EXERCISE DETAILS:
Report how many lines in the listing below include the string "none", and write nothing more.

++++++++++++++++++++

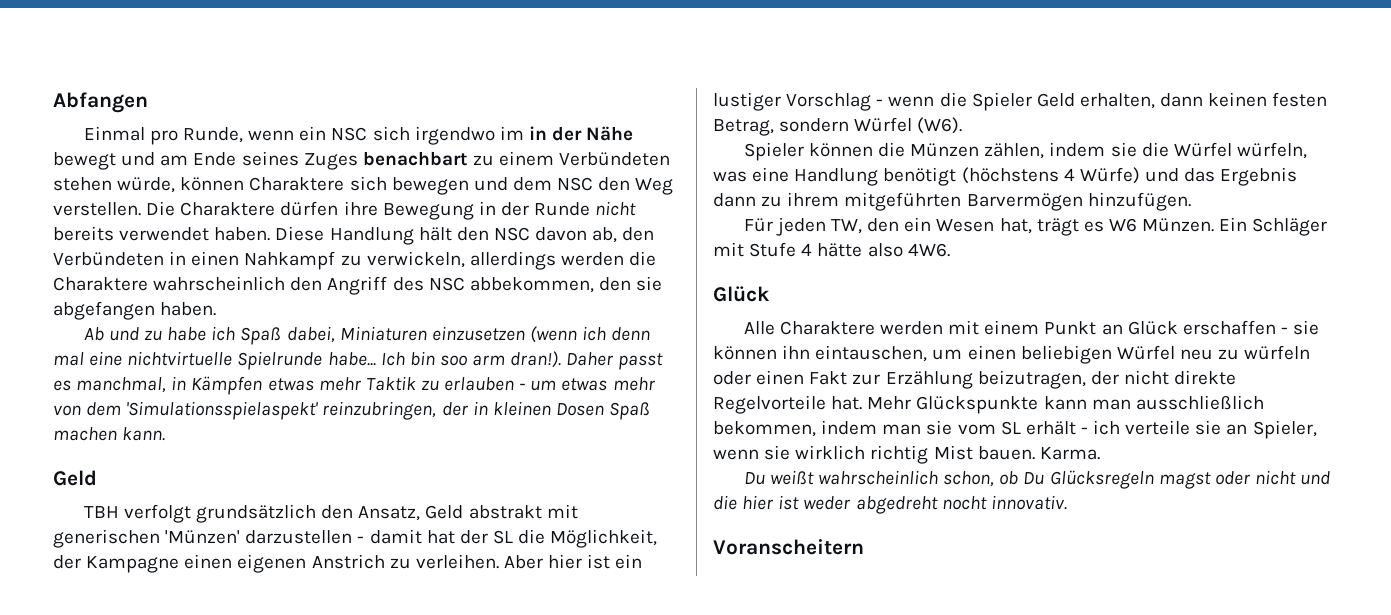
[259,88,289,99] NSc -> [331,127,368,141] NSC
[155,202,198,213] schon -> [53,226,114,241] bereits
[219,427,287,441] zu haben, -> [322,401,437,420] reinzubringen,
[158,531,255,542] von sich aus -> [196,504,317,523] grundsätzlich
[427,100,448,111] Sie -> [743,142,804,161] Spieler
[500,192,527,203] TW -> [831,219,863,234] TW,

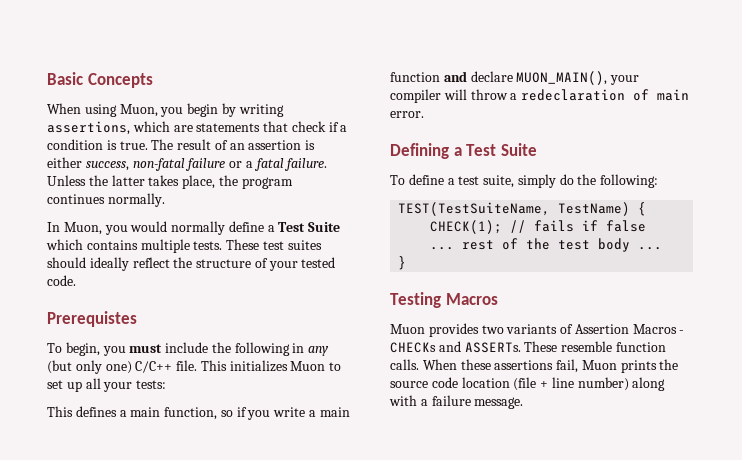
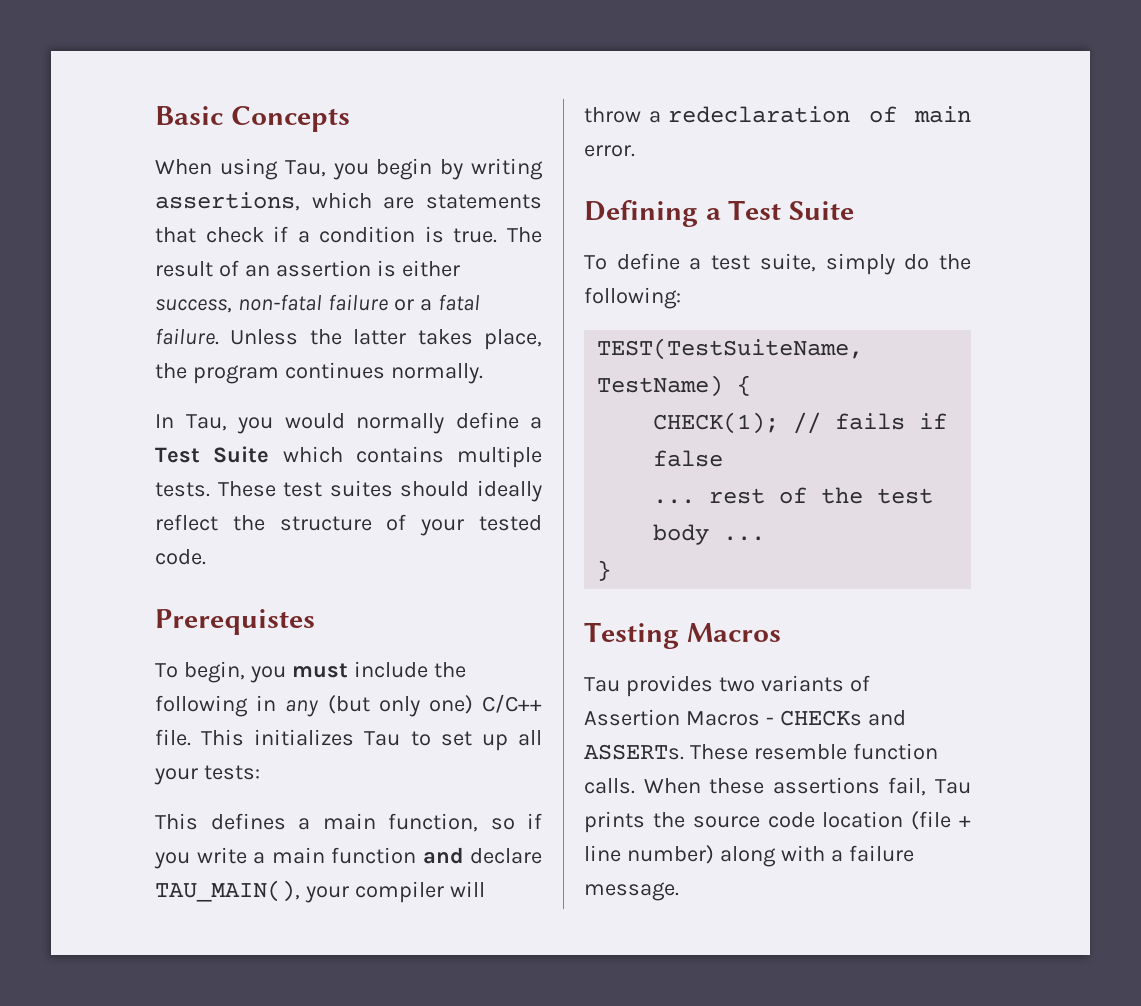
[119,104,158,117] Muon, -> [284,160,326,177] Tau,
[63,222,102,235] Muon, -> [185,414,227,431] Tau,
[290,361,326,371] Muon -> [364,731,401,746] Tau
[516,71,608,85] MUON_MAIN(), -> [155,880,300,902] TAU_MAIN(),
[390,324,425,334] Muon -> [584,677,620,692] Tau
[581,360,617,370] Muon -> [935,779,971,794] Tau

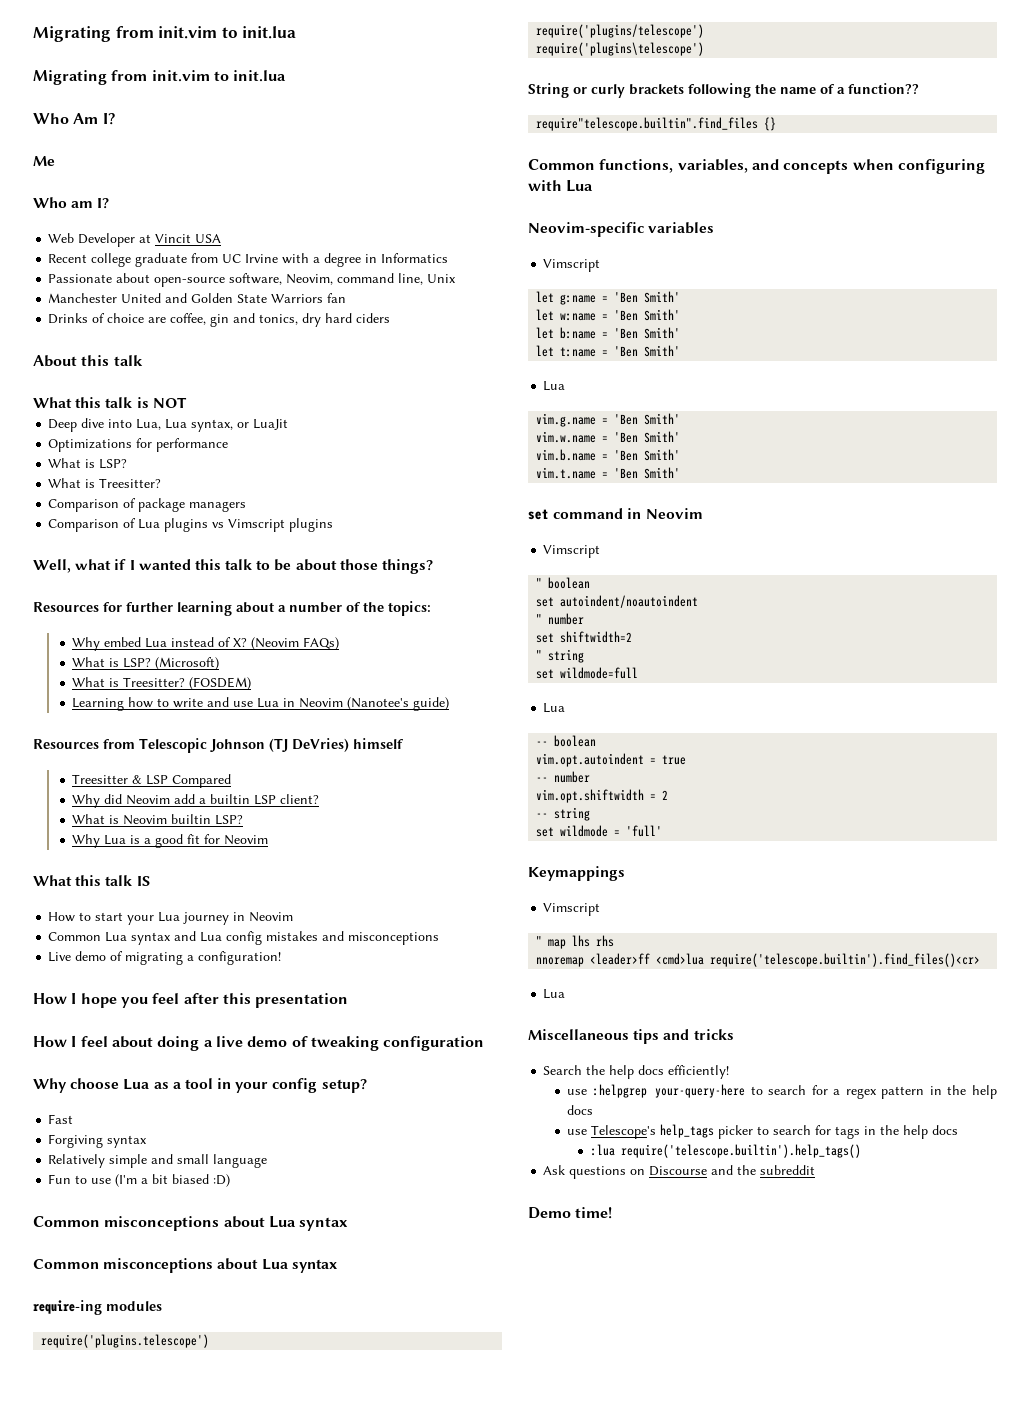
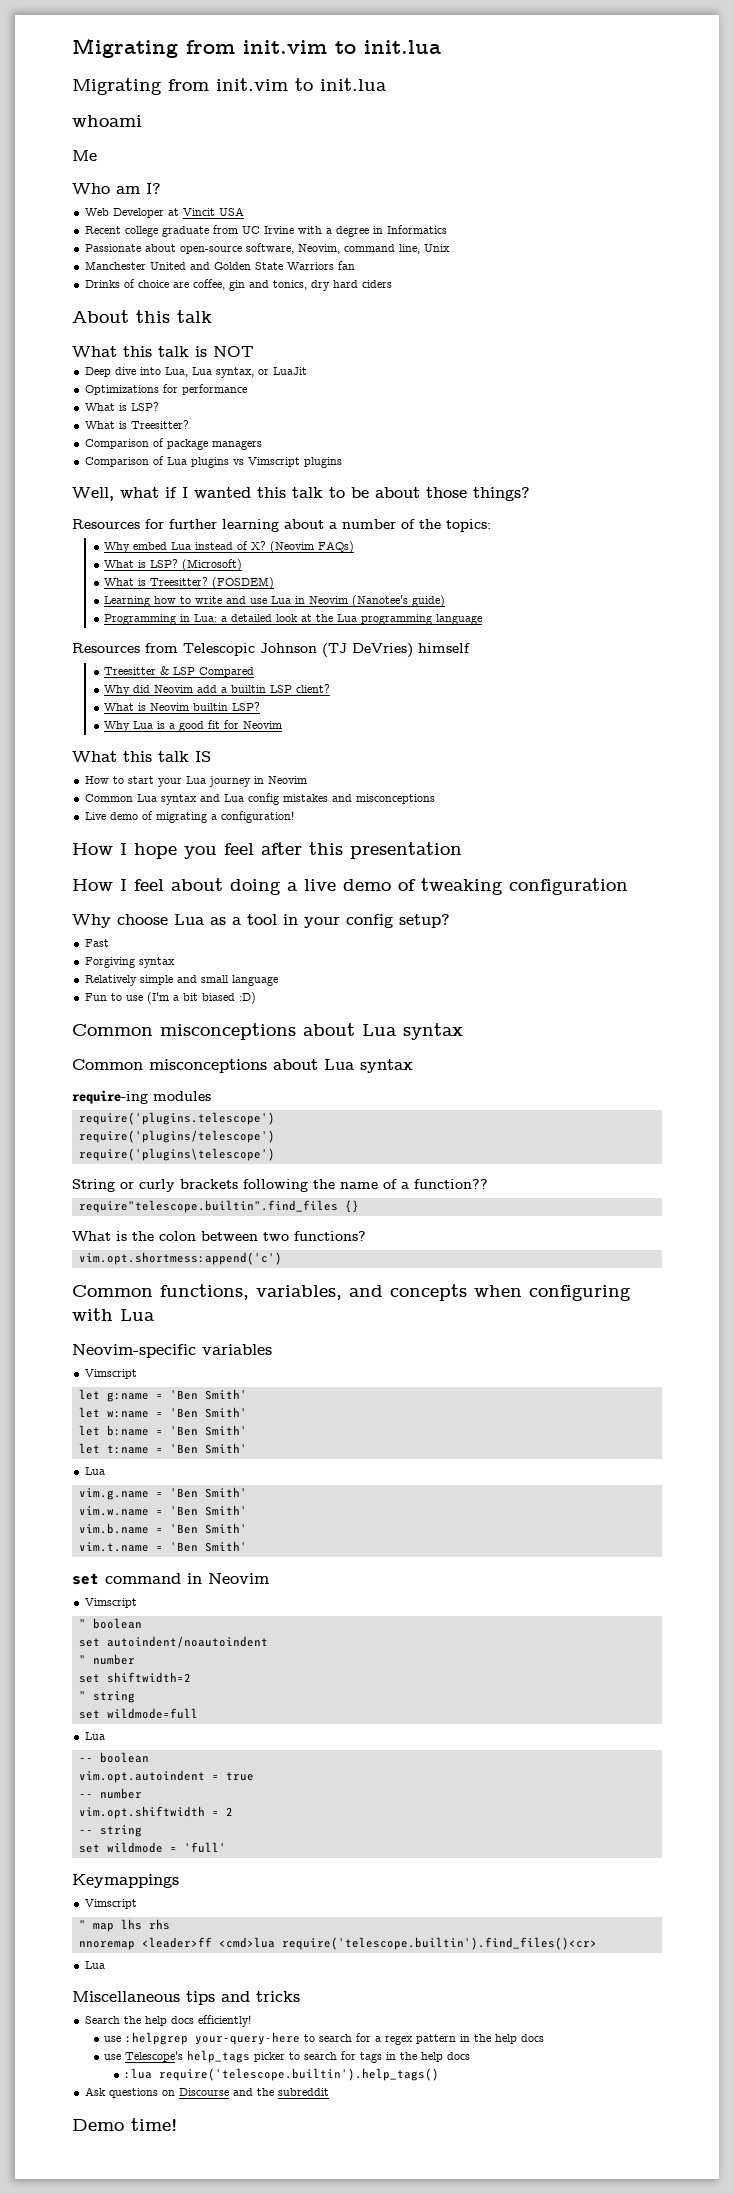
[33,113,115,125] Who Am I? -> [72,115,142,127] whoami
(450, 704) none -> [104,614,483,625] // Programming in Lua: a detailed look at the Lua programming language
(777, 124) none -> [72,1231,366,1241] [78,1252,282,1265] // What is the colon between two functions? // vim.opt.shortmess:append('c')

++++++++++++++++++++

SOLUTION TO THIS TASK:
2